The benefit for advisors (and, more importantly, their clients) from a psychometric approach is that the results can anticipate what the client might do in the future and guide the client to avoid less than ideal investing decisions. Additionally, a well-designed psychometric risk tolerance assessment can also be used with clients with little to no experience in investing.

Revealed Preferences: What Do I Want To Buy Today?

Contrast the psychometric approach with a revealed preferences approach to measuring a client’s risk tolerance. Revealed preferences are typically used in consumer science to reveal an individual’s “true” choice about certain items or services given certain scenarios and constraints. Think about this in the context of shopping for a car. Which car do you really want to buy from among a lot of cars that are the same price? If your income is held constant, and all the cars are the same price, your “true” preference would be the car you end up purchasing.

In the case of risk assessment, this same methodology has been applied to understanding a client’s current appetite for risk. I use the word “current” intentionally: revealed preference tests have the unfortunate side effect of being heavily influenced by what’s going on in the markets or an individual’s portfolio at that time. In other words, revealed preference assessments do not measure stable personality characteristics of the client.

Revealed preferences RTQs

A client’s score on a revealed preference RTQ may change depending on how the client feels about investing at the time. This makes the test unreliable.
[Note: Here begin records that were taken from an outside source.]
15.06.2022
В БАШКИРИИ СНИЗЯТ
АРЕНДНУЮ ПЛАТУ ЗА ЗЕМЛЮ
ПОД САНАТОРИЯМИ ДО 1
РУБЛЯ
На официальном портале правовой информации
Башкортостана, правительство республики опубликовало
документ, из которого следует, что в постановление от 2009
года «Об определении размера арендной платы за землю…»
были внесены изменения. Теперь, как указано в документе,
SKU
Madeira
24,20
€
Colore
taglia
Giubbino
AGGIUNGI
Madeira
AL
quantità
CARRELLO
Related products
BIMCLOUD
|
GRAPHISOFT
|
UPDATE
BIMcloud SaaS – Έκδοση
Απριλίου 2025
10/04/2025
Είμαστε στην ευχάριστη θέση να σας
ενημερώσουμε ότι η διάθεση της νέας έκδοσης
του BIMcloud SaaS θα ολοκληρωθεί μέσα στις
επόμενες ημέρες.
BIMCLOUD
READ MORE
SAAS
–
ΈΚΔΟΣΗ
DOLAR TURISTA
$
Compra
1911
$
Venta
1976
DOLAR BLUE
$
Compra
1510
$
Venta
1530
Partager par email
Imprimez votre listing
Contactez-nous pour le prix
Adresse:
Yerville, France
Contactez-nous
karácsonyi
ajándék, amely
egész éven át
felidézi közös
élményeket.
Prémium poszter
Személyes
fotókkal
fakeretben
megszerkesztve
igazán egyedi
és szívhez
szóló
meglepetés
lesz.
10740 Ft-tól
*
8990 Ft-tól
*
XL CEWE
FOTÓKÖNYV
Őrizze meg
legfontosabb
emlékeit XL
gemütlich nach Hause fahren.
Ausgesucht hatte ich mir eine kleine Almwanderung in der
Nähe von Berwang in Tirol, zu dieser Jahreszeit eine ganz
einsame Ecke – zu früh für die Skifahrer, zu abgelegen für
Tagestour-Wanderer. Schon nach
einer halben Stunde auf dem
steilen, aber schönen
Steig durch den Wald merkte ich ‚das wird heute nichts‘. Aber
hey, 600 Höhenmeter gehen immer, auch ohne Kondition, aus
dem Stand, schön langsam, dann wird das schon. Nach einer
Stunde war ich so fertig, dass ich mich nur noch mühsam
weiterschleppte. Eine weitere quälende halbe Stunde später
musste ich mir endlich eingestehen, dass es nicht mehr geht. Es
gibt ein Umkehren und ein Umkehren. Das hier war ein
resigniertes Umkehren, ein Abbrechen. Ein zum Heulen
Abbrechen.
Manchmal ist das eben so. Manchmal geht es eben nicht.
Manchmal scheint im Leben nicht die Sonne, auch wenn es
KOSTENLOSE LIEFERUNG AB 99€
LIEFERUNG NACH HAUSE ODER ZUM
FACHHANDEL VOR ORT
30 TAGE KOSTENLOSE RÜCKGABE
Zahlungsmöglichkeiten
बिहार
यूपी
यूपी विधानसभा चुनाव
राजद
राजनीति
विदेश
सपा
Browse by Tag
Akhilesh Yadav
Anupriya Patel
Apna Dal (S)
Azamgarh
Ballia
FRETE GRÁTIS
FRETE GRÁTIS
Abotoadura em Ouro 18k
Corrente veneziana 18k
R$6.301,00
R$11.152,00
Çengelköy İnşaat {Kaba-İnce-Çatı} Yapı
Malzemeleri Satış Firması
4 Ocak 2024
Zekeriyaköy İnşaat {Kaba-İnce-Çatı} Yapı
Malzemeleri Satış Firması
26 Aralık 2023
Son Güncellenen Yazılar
It is not difficult to understand the appeal of a revealed preferences approach. The result more directly corresponds to portfolio allocation ranges because the revealed preference provides a numerical value that can correspond to portfolio volatility expectations. The problem that advisers have shared with us is simply that clients’ scores change. A client who scores a 97 today might later score a 75 after a market-climate change. We saw a significant change in preferences for risk from December 2019 to March/April 2020. Many advisors did as well.

Revealed preferences tests are not measures of stable personality characteristics. Instead, they are a way of understanding what a client wants at a specific point in time. Because the scores on revealed preferences tests are more fluid and less stable, there is less likelihood that they can accurately anticipate future behavior.

The Science of Measuring Client Risk Tolerance

There’s a debate brewing in financial services around how the psychological side of risk tolerance is best measured. It is becoming increasingly clear that fintech related to psychological risk tolerance assessment is dividing into two camps, (i) psychometric assessment versus (ii) revealed preference assessment. At DataPoints, our objective is to provide the most accurate insight possible to advisors and clients about their risk-related personality characteristics, including factors like volatility composure and confidence. We focus on measuring stable personality characteristics that have the greatest possibility of anticipating future behavior. We want you and your clients to understand their personalities better to assist you in (a) using your judgment to design a portfolio allocation that will maximize their potential for long-term success and (b) providing guidance to help clients become (or remain) effective investors. While the appeal of the match provided by the revealed preferences approach is enticing, we believe the psychometric approach is more likely to help your clients achieve long-term financial success.